За живой и мёртвой водой - Александр Воронский 13 стр.


- Ну вот, на наш век довольно стать революционными подмастерьями. Хорошо, что за этот год из наших голов выветрилась наивная романтика, мечтательность и распущенность. Мы уже прошли с тобой большую школу.

Я задумчиво ответил:

- Да, романтику нашу растрясли события и работа. И распущенности былой в нас больше нет… Только о Петре ты ничего не знаешь, а ты работал с ним.

Валентин кратко ответил:

- Ничего не поделаешь.

…Я прогостил у Валентина больше месяца. Петра и Ефима не выпустили.
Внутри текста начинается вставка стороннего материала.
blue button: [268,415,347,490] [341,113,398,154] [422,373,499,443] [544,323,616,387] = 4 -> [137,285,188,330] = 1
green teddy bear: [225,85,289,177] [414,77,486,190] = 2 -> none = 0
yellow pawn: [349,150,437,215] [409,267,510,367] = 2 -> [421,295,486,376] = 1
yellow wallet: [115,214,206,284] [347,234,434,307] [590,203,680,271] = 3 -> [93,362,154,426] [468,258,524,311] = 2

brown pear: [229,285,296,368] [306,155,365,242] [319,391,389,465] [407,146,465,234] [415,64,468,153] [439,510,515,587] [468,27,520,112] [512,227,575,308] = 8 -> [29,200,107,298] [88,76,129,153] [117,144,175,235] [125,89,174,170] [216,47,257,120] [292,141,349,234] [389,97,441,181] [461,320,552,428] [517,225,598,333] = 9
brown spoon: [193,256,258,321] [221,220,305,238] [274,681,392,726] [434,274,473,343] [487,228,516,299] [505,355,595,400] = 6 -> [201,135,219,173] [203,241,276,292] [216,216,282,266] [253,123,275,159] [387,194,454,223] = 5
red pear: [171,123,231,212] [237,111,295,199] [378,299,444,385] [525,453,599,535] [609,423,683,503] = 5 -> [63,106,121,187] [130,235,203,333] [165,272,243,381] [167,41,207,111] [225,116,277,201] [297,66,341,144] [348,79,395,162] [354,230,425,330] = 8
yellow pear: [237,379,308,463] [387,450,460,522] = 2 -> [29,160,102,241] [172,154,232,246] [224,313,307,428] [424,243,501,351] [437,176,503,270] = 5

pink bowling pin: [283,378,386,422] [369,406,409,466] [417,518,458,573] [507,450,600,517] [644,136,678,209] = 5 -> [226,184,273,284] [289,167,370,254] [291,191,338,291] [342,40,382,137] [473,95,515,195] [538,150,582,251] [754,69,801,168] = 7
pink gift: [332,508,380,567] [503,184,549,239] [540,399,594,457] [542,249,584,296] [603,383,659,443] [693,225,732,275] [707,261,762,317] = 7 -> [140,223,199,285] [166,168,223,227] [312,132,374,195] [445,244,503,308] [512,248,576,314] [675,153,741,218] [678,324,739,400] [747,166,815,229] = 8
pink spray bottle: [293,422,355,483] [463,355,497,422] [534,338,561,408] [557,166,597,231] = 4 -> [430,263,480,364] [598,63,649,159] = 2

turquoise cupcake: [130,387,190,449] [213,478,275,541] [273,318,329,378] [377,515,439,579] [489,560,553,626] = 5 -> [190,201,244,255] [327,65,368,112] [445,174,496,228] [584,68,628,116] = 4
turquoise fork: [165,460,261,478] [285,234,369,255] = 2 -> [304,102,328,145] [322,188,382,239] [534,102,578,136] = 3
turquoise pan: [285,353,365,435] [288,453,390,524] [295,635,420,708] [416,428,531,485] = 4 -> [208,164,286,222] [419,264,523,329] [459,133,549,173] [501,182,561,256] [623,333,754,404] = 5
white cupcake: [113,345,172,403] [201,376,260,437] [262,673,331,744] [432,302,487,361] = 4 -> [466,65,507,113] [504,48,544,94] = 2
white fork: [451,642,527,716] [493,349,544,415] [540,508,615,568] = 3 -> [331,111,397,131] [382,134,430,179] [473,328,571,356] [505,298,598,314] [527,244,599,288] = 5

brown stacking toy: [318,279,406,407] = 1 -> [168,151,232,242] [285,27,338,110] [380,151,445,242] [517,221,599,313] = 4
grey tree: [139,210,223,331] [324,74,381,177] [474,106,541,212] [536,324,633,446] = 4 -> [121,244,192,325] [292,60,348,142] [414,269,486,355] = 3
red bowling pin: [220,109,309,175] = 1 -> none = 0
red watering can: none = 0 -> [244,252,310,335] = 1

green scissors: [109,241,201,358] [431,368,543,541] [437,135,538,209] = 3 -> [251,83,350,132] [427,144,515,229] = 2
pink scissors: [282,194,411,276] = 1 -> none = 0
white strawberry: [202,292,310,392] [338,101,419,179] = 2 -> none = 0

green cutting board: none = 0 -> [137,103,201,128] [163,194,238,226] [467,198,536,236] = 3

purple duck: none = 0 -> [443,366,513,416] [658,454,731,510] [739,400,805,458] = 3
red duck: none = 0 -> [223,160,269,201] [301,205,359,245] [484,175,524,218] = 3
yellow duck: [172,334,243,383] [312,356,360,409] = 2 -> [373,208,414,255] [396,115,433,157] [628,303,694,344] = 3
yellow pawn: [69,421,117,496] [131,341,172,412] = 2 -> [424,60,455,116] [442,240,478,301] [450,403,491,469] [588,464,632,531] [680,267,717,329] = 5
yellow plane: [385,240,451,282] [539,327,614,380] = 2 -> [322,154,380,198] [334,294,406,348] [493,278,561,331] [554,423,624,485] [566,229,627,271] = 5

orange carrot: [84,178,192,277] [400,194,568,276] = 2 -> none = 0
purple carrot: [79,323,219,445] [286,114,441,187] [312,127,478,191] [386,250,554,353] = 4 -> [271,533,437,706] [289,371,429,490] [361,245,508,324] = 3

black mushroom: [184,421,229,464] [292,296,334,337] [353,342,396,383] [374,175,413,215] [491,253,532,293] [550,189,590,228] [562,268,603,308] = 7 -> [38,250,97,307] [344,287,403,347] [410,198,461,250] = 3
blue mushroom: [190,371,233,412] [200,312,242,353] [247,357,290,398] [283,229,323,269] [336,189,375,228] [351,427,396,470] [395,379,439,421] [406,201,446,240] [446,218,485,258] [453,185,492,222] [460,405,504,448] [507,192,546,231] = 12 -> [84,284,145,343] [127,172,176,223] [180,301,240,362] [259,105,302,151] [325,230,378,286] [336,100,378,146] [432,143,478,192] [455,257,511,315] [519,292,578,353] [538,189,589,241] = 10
Работать стало трудней. У школы шлялись русские сыщики. В начале июля я уехал в Петербург.

Тройки и пятки

Я отчётливо и сейчас вижу пред собой жёлтую тяжеловесную стопочку, семь небольших золотых кружков - тридцать пять рублей - первое моё жалованье профессионального революционера. Его передала мне Наташа (Драбкина), технический секретарь нашего районного комитета, молодая женщина, с чёрными усиками на губе и с мохнатыми ресницами - она ими моргала чаще обычного. Передавая мне деньги, Наташа показала карточку годовалой своей дочери. Она ждала от меня, по-видимому, похвал, но я оказался в тот момент невнимательным и грубым, лишь мельком взглянув на карточку.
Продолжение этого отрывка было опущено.